══ PROVIDED DATA

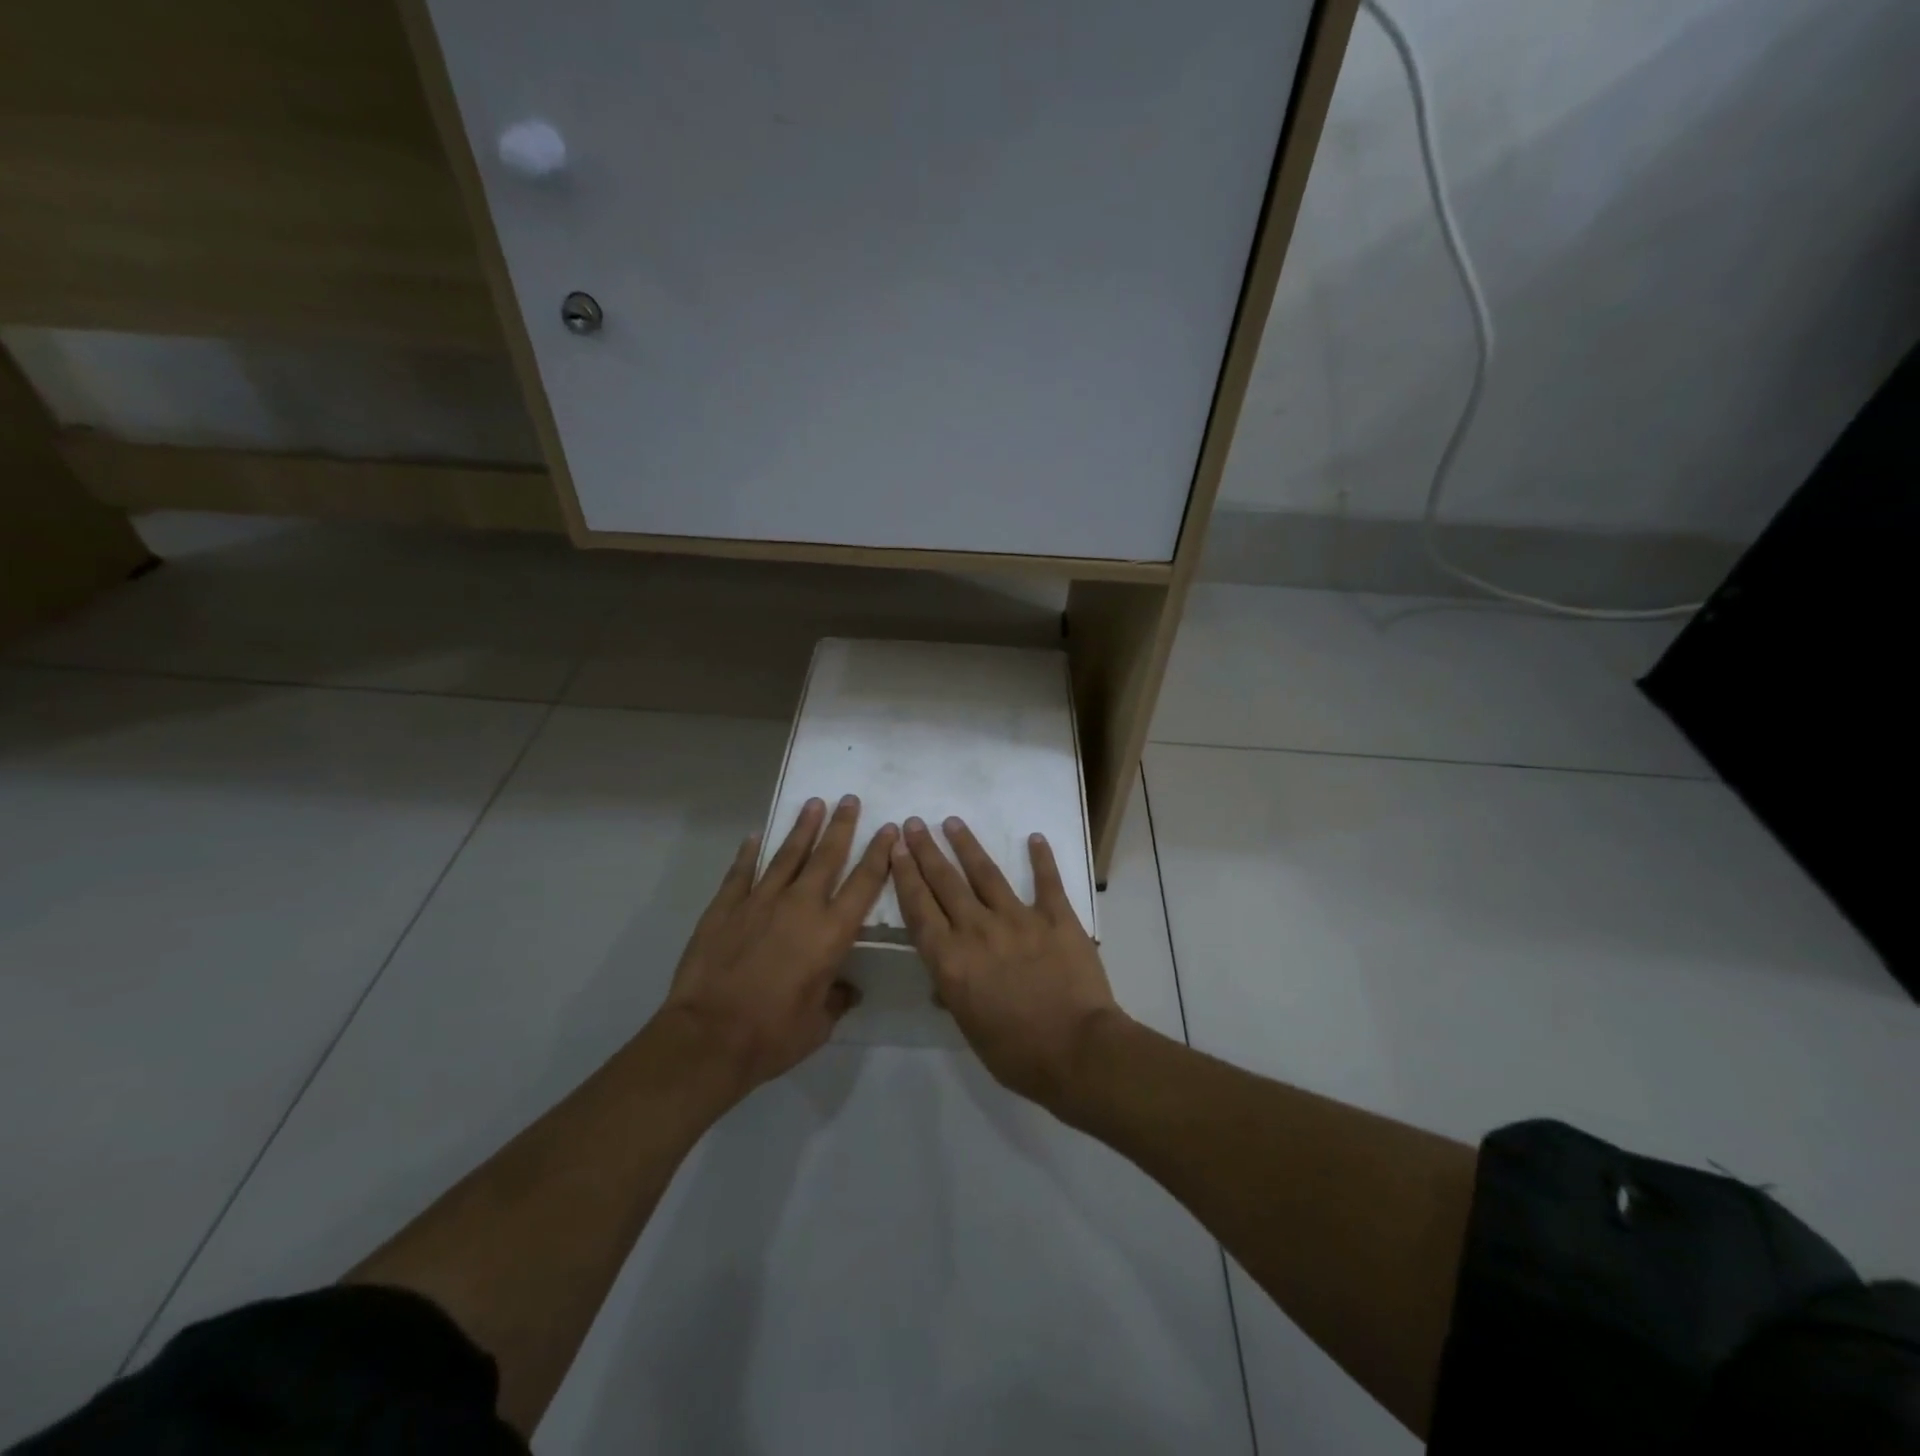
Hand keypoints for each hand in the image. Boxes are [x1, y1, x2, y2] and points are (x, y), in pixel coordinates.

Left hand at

════
══ PROVIDED DATA

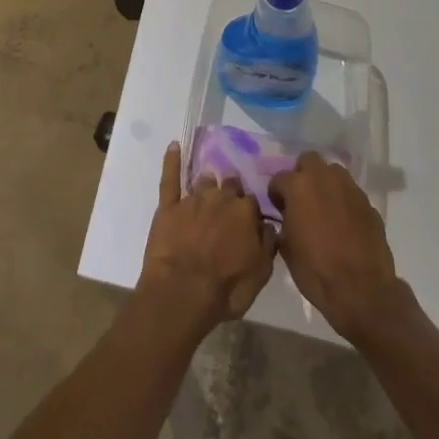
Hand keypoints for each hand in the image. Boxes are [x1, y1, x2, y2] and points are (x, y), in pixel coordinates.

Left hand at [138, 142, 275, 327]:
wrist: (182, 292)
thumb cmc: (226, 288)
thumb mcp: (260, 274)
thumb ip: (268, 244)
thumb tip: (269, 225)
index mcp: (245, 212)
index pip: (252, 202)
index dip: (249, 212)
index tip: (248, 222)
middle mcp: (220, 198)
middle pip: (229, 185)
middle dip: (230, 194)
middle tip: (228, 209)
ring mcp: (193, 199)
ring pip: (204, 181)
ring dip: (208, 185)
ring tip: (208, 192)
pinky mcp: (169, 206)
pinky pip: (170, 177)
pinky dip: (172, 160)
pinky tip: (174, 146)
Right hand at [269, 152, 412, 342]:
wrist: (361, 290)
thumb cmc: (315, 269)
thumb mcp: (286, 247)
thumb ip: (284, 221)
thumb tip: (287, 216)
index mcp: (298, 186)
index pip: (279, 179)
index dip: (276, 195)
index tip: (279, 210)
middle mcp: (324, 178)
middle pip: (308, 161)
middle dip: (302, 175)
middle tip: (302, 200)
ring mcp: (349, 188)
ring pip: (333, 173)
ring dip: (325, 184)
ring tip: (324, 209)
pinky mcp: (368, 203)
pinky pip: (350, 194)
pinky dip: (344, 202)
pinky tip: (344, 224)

════

Keep both end lines and retype everything in the records above from the line containing "index mcp: (245, 212)" through the line containing "pinky tip: (344, 224)", exactly, with nothing else.

index mcp: (245, 212)
index pip: (252, 202)
index dip: (249, 212)
index tip: (248, 222)
middle mcp: (220, 198)
middle pip: (229, 185)
middle dip: (230, 194)
middle tip: (228, 209)
ring mcp: (193, 199)
ring pip: (204, 181)
ring dip: (208, 185)
ring tip: (208, 192)
pinky mcp: (169, 206)
pinky pip: (170, 177)
pinky dip: (172, 160)
pinky tip: (174, 146)
Right hand at [269, 152, 412, 342]:
wrist: (361, 290)
thumb cmc: (315, 269)
thumb mcp: (286, 247)
thumb ip: (284, 221)
thumb tip: (287, 216)
index mcp: (298, 186)
index pip: (279, 179)
index dip: (276, 195)
index tip: (279, 210)
middle mcp: (324, 178)
middle pip: (308, 161)
middle dip: (302, 175)
middle tip: (302, 200)
ring mcp: (349, 188)
ring pip: (333, 173)
ring dip: (325, 184)
ring tip: (324, 209)
pinky mcp: (368, 203)
pinky pip: (350, 194)
pinky dip: (344, 202)
pinky tip: (344, 224)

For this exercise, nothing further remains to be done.